The African Development Bank(AfDB) has denied claims that it plans to provide funding to Uganda’s oil pipeline project.
These follows a protest letter by climate change crusaders and civil society groups urging the financial institution to back off from the project due to its potential social and environmental damage.
The Bank has denied its involvement in the upstream oil or gas pipeline projects in East Africa, insisting that the project is not one of its funding programs.
The proposed oil pipeline measures 1,445 Kilometres and runs from Hoima in Uganda to the port of Tanga in Tanzania.
Construction of the pipeline is poised to open up critical ecosystems including Murchison Falls National Park to oil extraction.
But environmental conservationists say the project will cause large-scale displacement of communities and pose grave risks to protected environments, water sources and wetlands in both Uganda and Tanzania.
As such, the project is facing significant local community and civil society resistance.
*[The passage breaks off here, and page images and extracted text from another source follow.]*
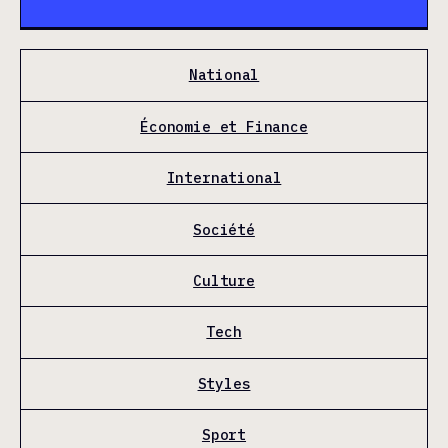
National
Économie et Finance
International
Société
Culture
Tech
Styles
Sport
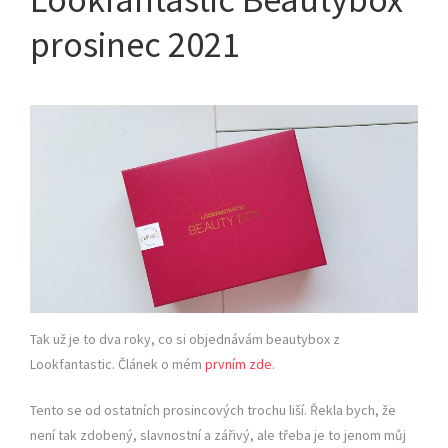
prosinec 2021
Tak už je to dva roky, co si objednávám beautybox z
Lookfantastic. Článek o mém
prvním zde
.
Tento se od ostatních prosincových trochu liší. Řekla bych, že
není tak zdobený, slavnostní a zářivý, ale třeba je to jenom můj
The pipeline’s initial projected completion date was 2020, allowing full-scale oil extraction to commence shortly thereafter in 2021. However, the project has faced several delays.
As of September 2019, work on the pipeline was suspended after the collapse of Tullow’s plan to sell its stake to the other project leads. The joint venture partners and the Ugandan government recommenced talks this year. A deal is yet to be signed.
Uganda’s oil pipeline project is being undertaken by Tullow, Total, and CNOOC; in partnership with the Ugandan and Tanzanian state-owned oil companies. Debt financing for the pipeline (amounting to approximately US$ 2.5 billion) is being arranged by Stanbic Bank Uganda and Sumitomo Mitsui.
The Intergovernmental Agreement between Uganda and Tanzania was signed in May 2017, securing the pipeline route.
Oil was discovered in Uganda’s Albertine Graben in 2006 by exploration company Tullow Oil. Production licenses for the oil fields were issued by the Government of Uganda in August 2016 but commercial production has not yet begun, as it is contingent on the completion of the export pipeline.
Extraction at the oil fields and the pipeline are associated facilities, considered twin components of the project.
Uganda is rushing to join the oil-exporting nations in East Africa, ahead of Kenya, which intends to construct a 824 km pipeline from Lokichar in Turkana County to the port of Lamu. The pipeline will pass through six counties of Turkana, Samburu, Isiolo, Meru, Garissa and Lamu.